By Chuck Mikolajczak
NEW YORK (Reuters) - Equities retreated from highs on Wednesday after a U.S. tax plan disappointed, while the Canadian dollar and Mexican peso weakened against the greenback on the possibility of a U.S. withdrawal from the North American Free Trade Agreement.
Wall Street gave up gains after U.S. President Donald Trump proposed slashing tax rates for businesses and on overseas corporate profits returned to the country in a long-awaited plan greeted as an opening manoeuvre by his fellow Republicans in Congress.
The plan would cut the income tax rate paid by public corporations to 15 percent from 35 and reduce the top tax rate assessed on pass-through businesses, including small partnerships and sole proprietorships, to 15 percent from 39.6.
"The key question really is what is doable from a budgetary and political perspective in Congress and this is going to be a bit of an uphill fight to get this plan enacted into law," said David Lefkowitz, senior equity strategist at UBS Wealth Management Americas in New York.
"At the end of the day, earnings for any particular company are going to be the biggest driver."
Thermo Fisher Electron, up 5.8 percent, was the top boost to the benchmark S&P index while Dow component United Technologies gained 1.1 percent after results.
The U.S. dollar retreated from highs against major rivals in the wake of the tax plan but strengthened against both the Mexican peso and Canadian dollar after a senior Trump administration official said a draft executive order to withdraw the United States from the North American Free Trade Agreement is under consideration.
The Dow Jones Industrial Average fell 21.03 points, or 0.1 percent, to end at 20,975.09, the S&P 500 lost 1.16 points, or 0.05 percent, to 2,387.45 and the Nasdaq Composite dropped 0.27 point to 6,025.23.
The Mexican peso weakened 1.85 percent versus the U.S. dollar at 19.20 pesos while the Canadian dollar weakened 0.31 percent versus the greenback at 1.36 per U.S. dollar.

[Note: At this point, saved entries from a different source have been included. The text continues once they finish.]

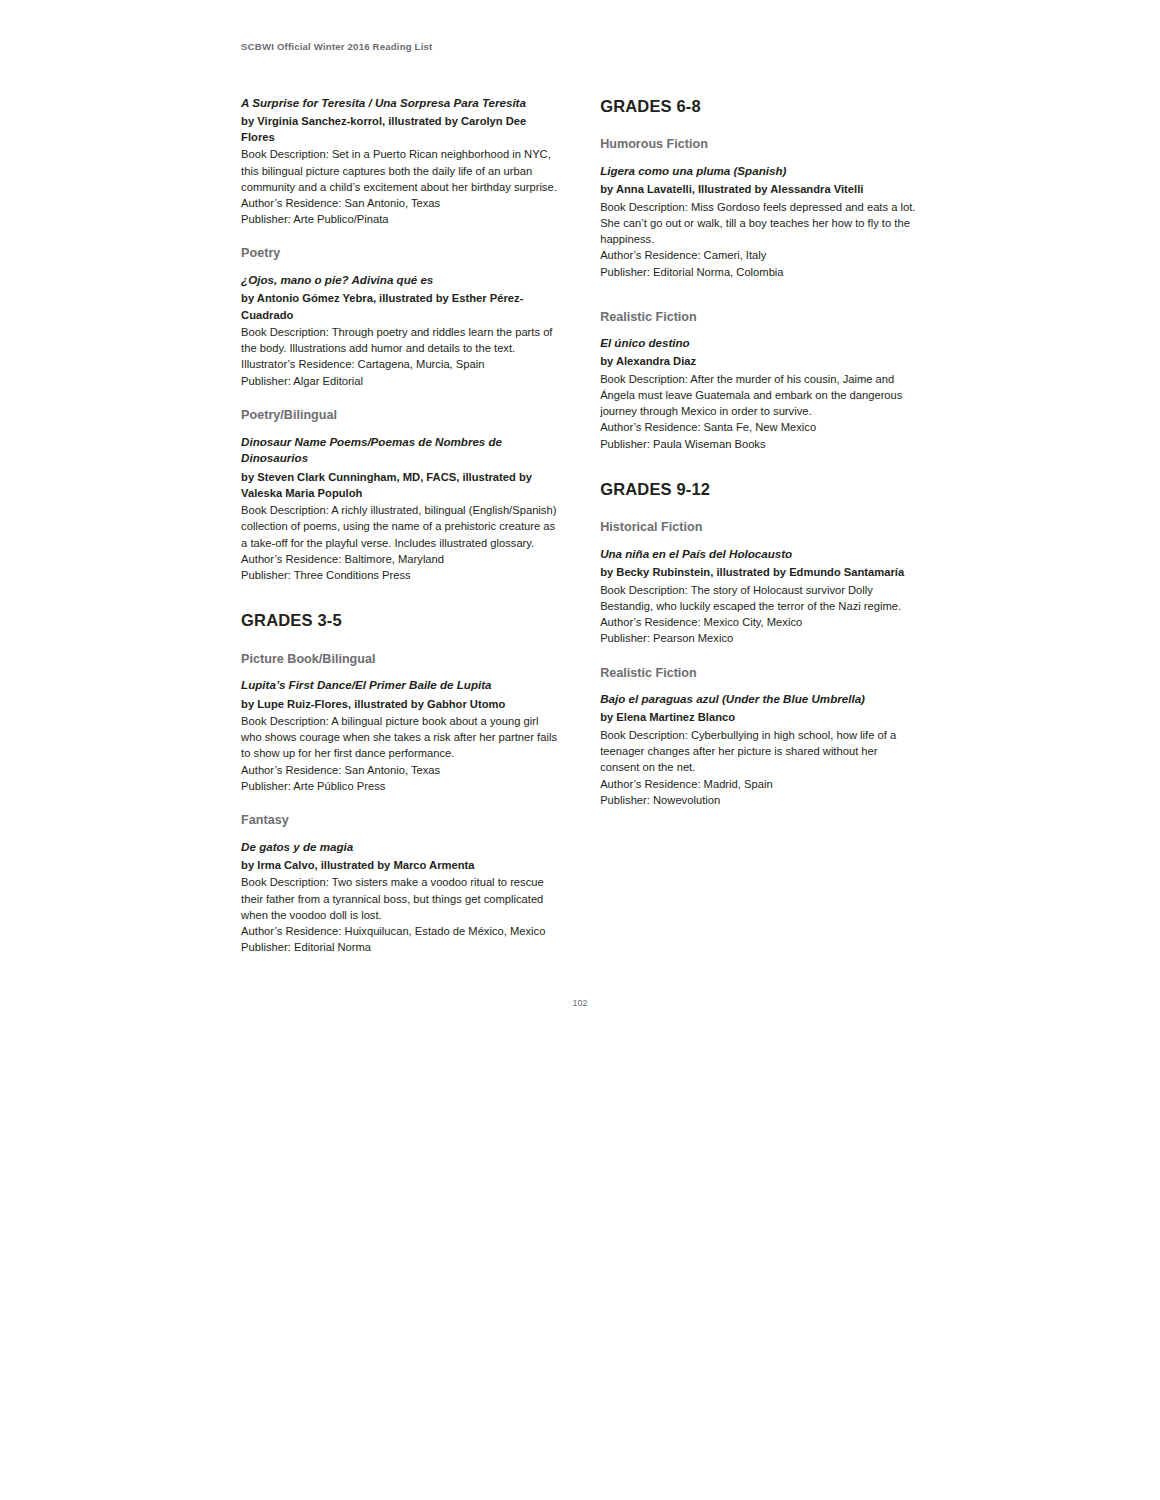SCBWI Official Winter 2016 Reading List
A Surprise for Teresita / Una Sorpresa Para Teresita
by Virginia Sanchez-korrol, illustrated by Carolyn Dee Flores
Book Description: Set in a Puerto Rican neighborhood in NYC, this bilingual picture captures both the daily life of an urban community and a child’s excitement about her birthday surprise.
Author’s Residence: San Antonio, Texas
Publisher: Arte Publico/Pinata
Poetry
¿Ojos, mano o pie? Adivina qué es
by Antonio Gómez Yebra, illustrated by Esther Pérez-Cuadrado
Book Description: Through poetry and riddles learn the parts of the body. Illustrations add humor and details to the text.
Illustrator’s Residence: Cartagena, Murcia, Spain
Publisher: Algar Editorial
Poetry/Bilingual
Dinosaur Name Poems/Poemas de Nombres de Dinosaurios
by Steven Clark Cunningham, MD, FACS, illustrated by Valeska Maria Populoh
Book Description: A richly illustrated, bilingual (English/Spanish) collection of poems, using the name of a prehistoric creature as a take-off for the playful verse. Includes illustrated glossary.
Author’s Residence: Baltimore, Maryland
Publisher: Three Conditions Press
GRADES 3-5
Picture Book/Bilingual
Lupita’s First Dance/El Primer Baile de Lupita
by Lupe Ruiz-Flores, illustrated by Gabhor Utomo
Book Description: A bilingual picture book about a young girl who shows courage when she takes a risk after her partner fails to show up for her first dance performance.
Author’s Residence: San Antonio, Texas
Publisher: Arte Público Press
Fantasy
De gatos y de magia
by Irma Calvo, illustrated by Marco Armenta
Book Description: Two sisters make a voodoo ritual to rescue their father from a tyrannical boss, but things get complicated when the voodoo doll is lost.
Author’s Residence: Huixquilucan, Estado de México, Mexico
Publisher: Editorial Norma
GRADES 6-8
Humorous Fiction
Ligera como una pluma (Spanish)
by Anna Lavatelli, Illustrated by Alessandra Vitelli
Book Description: Miss Gordoso feels depressed and eats a lot. She can’t go out or walk, till a boy teaches her how to fly to the happiness.
Author’s Residence: Cameri, Italy
Publisher: Editorial Norma, Colombia
Realistic Fiction
El único destino
by Alexandra Diaz
Book Description: After the murder of his cousin, Jaime and Ángela must leave Guatemala and embark on the dangerous journey through Mexico in order to survive.
Author’s Residence: Santa Fe, New Mexico
Publisher: Paula Wiseman Books
GRADES 9-12
Historical Fiction
Una niña en el País del Holocausto
by Becky Rubinstein, illustrated by Edmundo Santamaría
Book Description: The story of Holocaust survivor Dolly Bestandig, who luckily escaped the terror of the Nazi regime.
Author’s Residence: Mexico City, Mexico
Publisher: Pearson Mexico
Realistic Fiction
Bajo el paraguas azul (Under the Blue Umbrella)
by Elena Martinez Blanco
Book Description: Cyberbullying in high school, how life of a teenager changes after her picture is shared without her consent on the net.
Author’s Residence: Madrid, Spain
Publisher: Nowevolution
102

The main Mexican and Canadian share indexes both fell more than half a percent.
European shares are at 20-month highs after a three-day rally sparked by centrist Emmanuel Macron's win in the first round of French presidential elections, which considerably lessened the risk of a French exit from the euro zone. Higher-than-expected earnings have also supported gains.
The pan-European FTSEurofirst 300 index rose 0.4 percent, after touching its highest level since August 2015. MSCI's gauge of stocks across the globe gained 0.07 percent after hitting a high of 457.45 to set a record for a third straight session.
Overall, first-quarter earnings for STOXX 600 companies were expected to rise 5.5 percent, according to Thomson Reuters data. In comparison, S&P 500 companies in the U.S. are expected to show 11.8 percent earnings growth expected for the quarter.
The euro was down 0.16 percent to $1.0908 after strengthening more than 2 percent in the prior two sessions in the wake of the first round of French elections.
U.S. Treasury prices rose after the tax announcement, reversing steep losses sustained in the last few sessions. Benchmark 10-year notes last rose 7/32 in price to yield 2.304 percent, from 2.329 percent late on Tuesday.
Investors were also looking ahead to Thursday's policy meeting of the European Central Bank.
While no changes are expected, policymakers see scope for sending a small signal in June towards reducing monetary stimulus, according to sources, another factor underpinning the single currency.